Kaleminize sağlık Yılmaz Bey..Önemli bir konuya değinmişsiniz..Saygı ve selamlarımla..
Liyakat erbabının olmayışı bu günlerin ve bunca zorluğun yaşanmasına sebep... Bir de buna cehaleti eklersek varın siz düşünün halimizi ahvalimizi...
Bizlere doğru bir dir diye anlatıldı, öğretildi... Oysa şimdi doğru çıkar rüzgarı nereden, hangi yönden eserse essin yelkenlerini o yöne çevir mantığında... Doğru çıkara göre eğrilip buruldu
Bizlerin gönlüne Allah aşkı, Vatan aşkı, Bayrak aşkı ve yaratılan her şeye sevgi ve saygı en kutsal değerler olarak işlendi, öğretildi... Oysa günümüz öğretileri çıkar rüzgarlarından yana...

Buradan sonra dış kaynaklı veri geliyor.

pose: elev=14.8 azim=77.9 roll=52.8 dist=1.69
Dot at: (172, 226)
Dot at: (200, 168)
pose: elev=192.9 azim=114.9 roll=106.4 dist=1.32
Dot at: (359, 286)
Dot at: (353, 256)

Durum böyle olunca da kim ne etsin liyakatı herkes cüzdanın derdine düşmüş... Allah'a kulluk bile bir gösteriş, Vatan hainliği bile çıkar olmuşsa gerisini varın siz düşünün...
Harika bir makaleydi... Günüm Ülkemin manzaralarından enstantanelerdi...

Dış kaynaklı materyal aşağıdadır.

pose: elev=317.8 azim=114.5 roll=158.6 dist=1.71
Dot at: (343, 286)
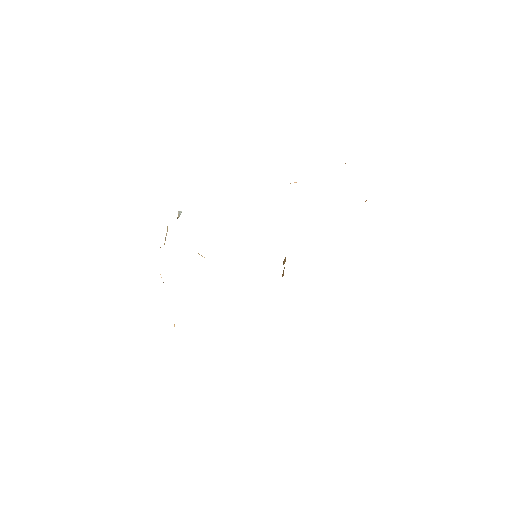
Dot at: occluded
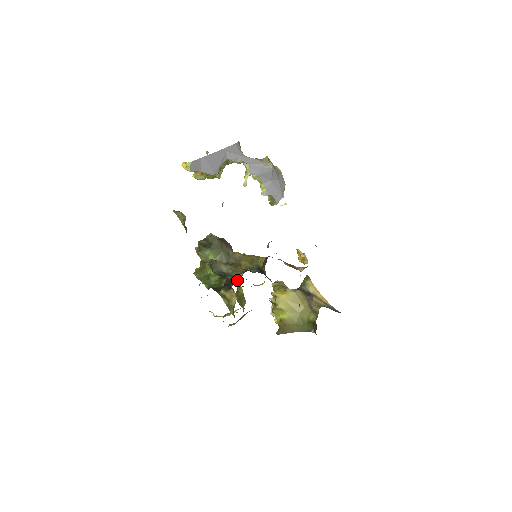
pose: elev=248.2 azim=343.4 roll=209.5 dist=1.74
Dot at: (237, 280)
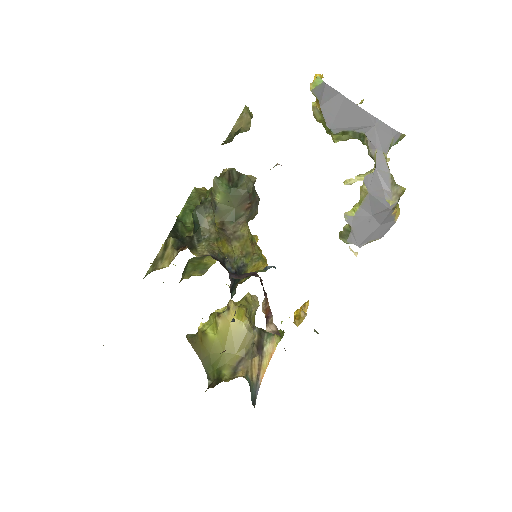
Dot at: (194, 252)
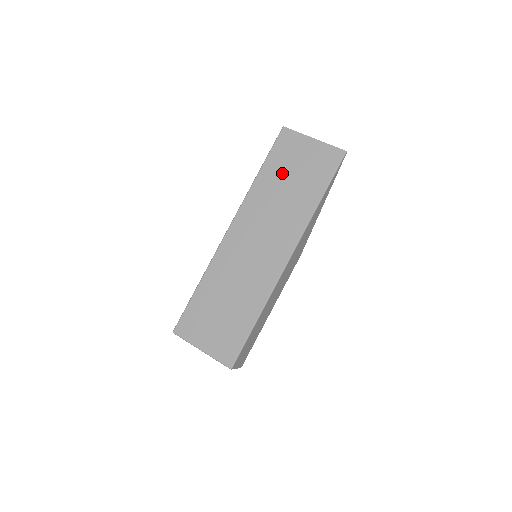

Yüreğinizi ve kaleminizi alkışlıyorum Yılmaz Bey...
Selam ve Saygıyla...
Bugünün Türkiye'sinin yarasına parmak basmışsınız yürekten katılıyorum Yılmaz Hocam. Emeğinize., kaleminize sağlık kutlarım..
Ne güzel bir yaraya parmak bastınız...İnsanlar hep çıkarlarına göre hareket ediyorlar Yılmaz bey...Etrafımızda o kadar çok örneği var ki, ne yapsak boş. Kutluyorum bu anlamlı ve değerli makalenizi. Yüreğinize kaleminize sağlık. Selam ve saygılar...
Yılmaz Bey, aslında çoğunluğun düşünceleri bunlar. Ama nereye, hangi noktaya odaklanmak gerektiği konusunda bir yetersizlik var. İsteniyor ki bizim adımıza birileri çözsün de biz rahatlayalım. Öyle alışılmış. Suya sabuna dokunmadan derdimizi birileri çözsün.
Ama olmuyor işte olmuyor. Düşünmek, sorgulamak, bilinçli hareket edip millet olarak yönetenleri gerekirse hesap vermeye zorlamak gerek. Gerçi bu kadar mengeneye sıkıştırılmış bir ortamda konuşmak da cesaret istiyor. Medya suskun, sanatçılar suskun, üniversiteler suskun...
Siz görevinizi en güzel şekilde yapmışsınız. Tekrar kutluyorum sizi. Güzel geceler, selamlar Yılmaz Bey.